Directions for this task ::
Reproduce the text of every entry below, swapping each "Packung" for "Schachtel" and changing nothing else. Leave out the pictures.
───
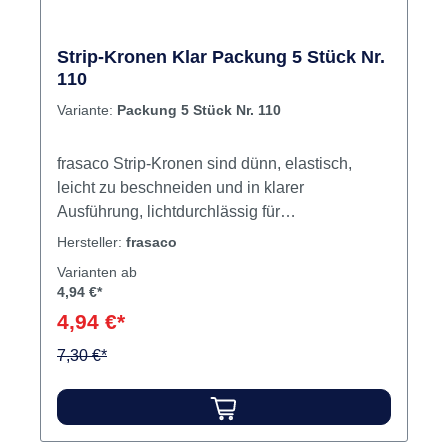
Strip-Kronen Klar Packung 5 Stück Nr.
110
Variante:
Packung 5 Stück Nr. 110
frasaco Strip-Kronen sind dünn, elastisch,
leicht zu beschneiden und in klarer
Ausführung, lichtdurchlässig für
Polymerisationslicht. Sie dienen als
Hersteller:
frasaco
Formgeber, der temporären Versorgung
Varianten ab
beschliffener Zähne, dem Schutze großer
4,94 €*
Füllungen sowie als Matrize für Ecken- und
4,94 €*
Kantenaufbauten. Das Aufsetzen erfolgt mit
den üblichen provisorischen
7,30 €*
Füllungsmaterialien. Inhalt 5 Kronen
Produktvideos:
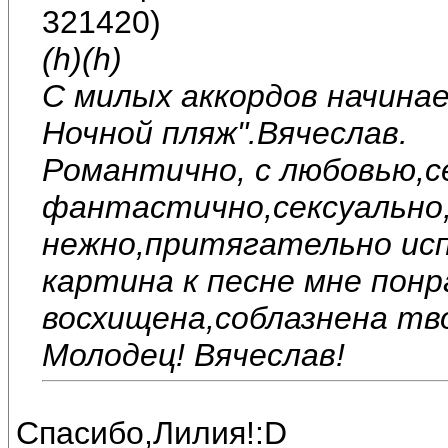
321420)
(h)(h)
С милых аккордов начинае
Ночной пляж".Вячеслав.
Романтично, с любовью,с
фантастично,сексуально,
нежно,притягательно исп
картина к песне мне понр
восхищена,соблазнена тв
Молодец! Вячеслав!
Спасибо,Лилия!:D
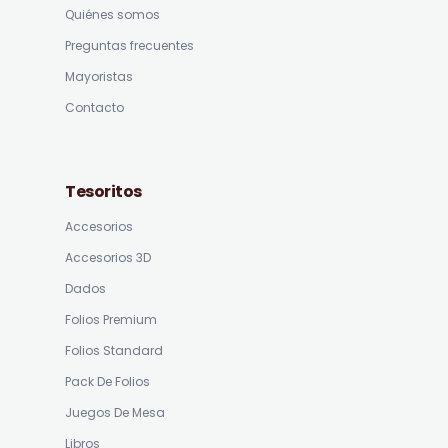
Quiénes somos
Preguntas frecuentes
Mayoristas
Contacto
Tesoritos
Accesorios
Accesorios 3D
Dados
Folios Premium
Folios Standard
Pack De Folios
Juegos De Mesa
Libros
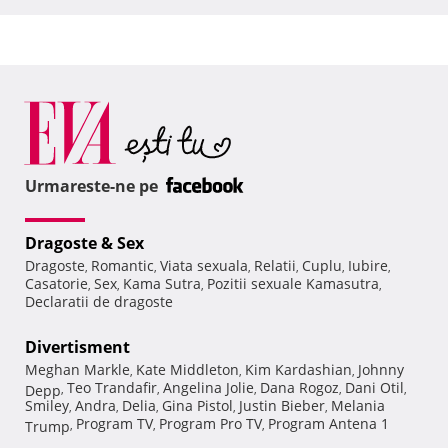
Urmareste-ne pe
Dragoste & Sex
Dragoste
Romantic
Viata sexuala
Relatii
Cuplu
Iubire
,
,
,
,
,
,
Casatorie
Sex
Kama Sutra
Pozitii sexuale Kamasutra
,
,
,
,
Declaratii de dragoste
Divertisment
Meghan Markle
Kate Middleton
Kim Kardashian
Johnny
,
,
,
Teo Trandafir
Angelina Jolie
Dana Rogoz
Dani Otil
Depp
,
,
,
,
,
Smiley
Andra
Delia
Gina Pistol
Justin Bieber
Melania
,
,
,
,
,
Program TV
Program Pro TV
Program Antena 1
Trump
,
,
,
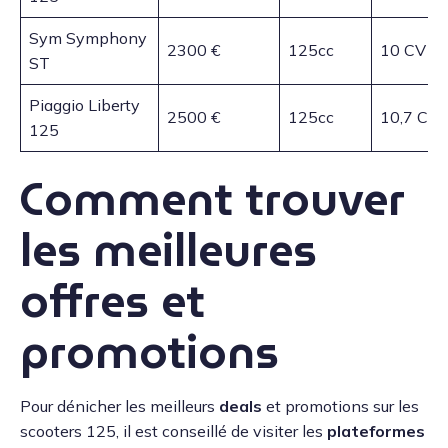
Sym Symphony
2300 €
125cc
10 CV
ST
Piaggio Liberty
2500 €
125cc
10,7 CV
125
Comment trouver
les meilleures
offres et
promotions
Pour dénicher les meilleurs
deals
et promotions sur les
scooters 125, il est conseillé de visiter les
plateformes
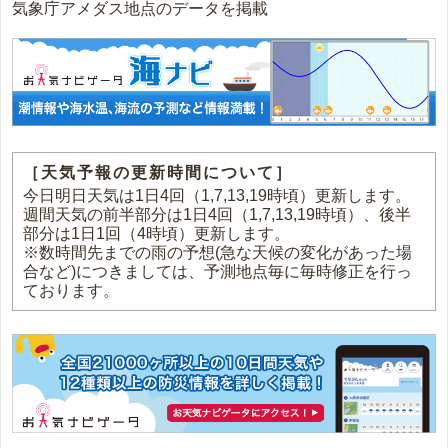
気象庁アメダス地点のデータを掲載
［天気予報の更新時間について］
今日明日天気は1日4回（1,7,13,19時頃）更新します。
週間天気の前半部分は1日4回（1,7,13,19時頃）、後半
部分は1日1回（4時頃）更新します。
※数時間先までの雨の予想(急な天候の変化があった場
合など)につきましては、予測地点毎に毎時修正を行っ
ております。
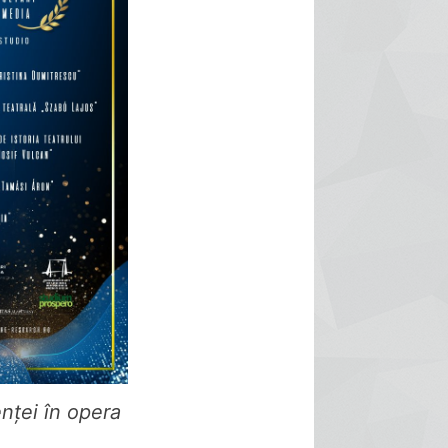
enței în opera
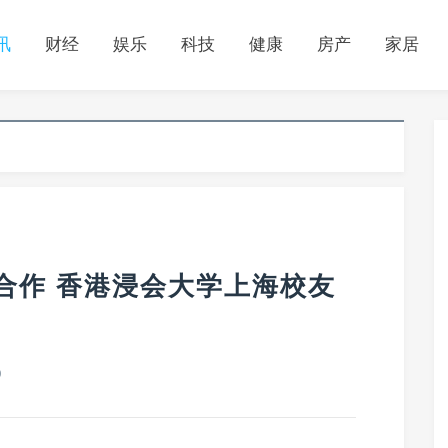
讯
财经
娱乐
科技
健康
房产
家居
合作 香港浸会大学上海校友
0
───
Task result ::
Strip-Kronen Klar Schachtel 5 Stück Nr.
110
Variante:
Schachtel 5 Stück Nr. 110
frasaco Strip-Kronen sind dünn, elastisch,
leicht zu beschneiden und in klarer
Ausführung, lichtdurchlässig für
Polymerisationslicht. Sie dienen als
Hersteller:
frasaco
Formgeber, der temporären Versorgung
Varianten ab
beschliffener Zähne, dem Schutze großer
4,94 €*
Füllungen sowie als Matrize für Ecken- und
4,94 €*
Kantenaufbauten. Das Aufsetzen erfolgt mit
den üblichen provisorischen
7,30 €*
Füllungsmaterialien. Inhalt 5 Kronen
Produktvideos:
321420)
(h)(h)
С милых аккордов начинае
Ночной пляж".Вячеслав.
Романтично, с любовью,с
фантастично,сексуально,
нежно,притягательно исп
картина к песне мне понр
восхищена,соблазнена тв
Молодец! Вячеслав!
Спасибо,Лилия!:D
Quiénes somos
Preguntas frecuentes
Mayoristas
Contacto
Tesoritos
Accesorios
Accesorios 3D
Dados
Folios Premium
Folios Standard
Pack De Folios
Juegos De Mesa
Libros
Urmareste-ne pe
Dragoste & Sex
Dragoste
Romantic
Viata sexuala
Relatii
Cuplu
Iubire
,
,
,
,
,
,
Casatorie
Sex
Kama Sutra
Pozitii sexuale Kamasutra
,
,
,
,
Declaratii de dragoste
Divertisment
Meghan Markle
Kate Middleton
Kim Kardashian
Johnny
,
,
,
Teo Trandafir
Angelina Jolie
Dana Rogoz
Dani Otil
Depp
,
,
,
,
,
Smiley
Andra
Delia
Gina Pistol
Justin Bieber
Melania
,
,
,
,
,
Program TV
Program Pro TV
Program Antena 1
Trump
,
,
,
Sym Symphony
2300 €
125cc
10 CV
ST
Piaggio Liberty
2500 €
125cc
10,7 CV
125
Comment trouver
les meilleures
offres et
promotions
Pour dénicher les meilleurs
deals
et promotions sur les
scooters 125, il est conseillé de visiter les
plateformes
気象庁アメダス地点のデータを掲載
［天気予報の更新時間について］
今日明日天気は1日4回（1,7,13,19時頃）更新します。
週間天気の前半部分は1日4回（1,7,13,19時頃）、後半
部分は1日1回（4時頃）更新します。
※数時間先までの雨の予想(急な天候の変化があった場
合など)につきましては、予測地点毎に毎時修正を行っ
ております。
enței în opera
讯
财经
娱乐
科技
健康
房产
家居
合作 香港浸会大学上海校友
0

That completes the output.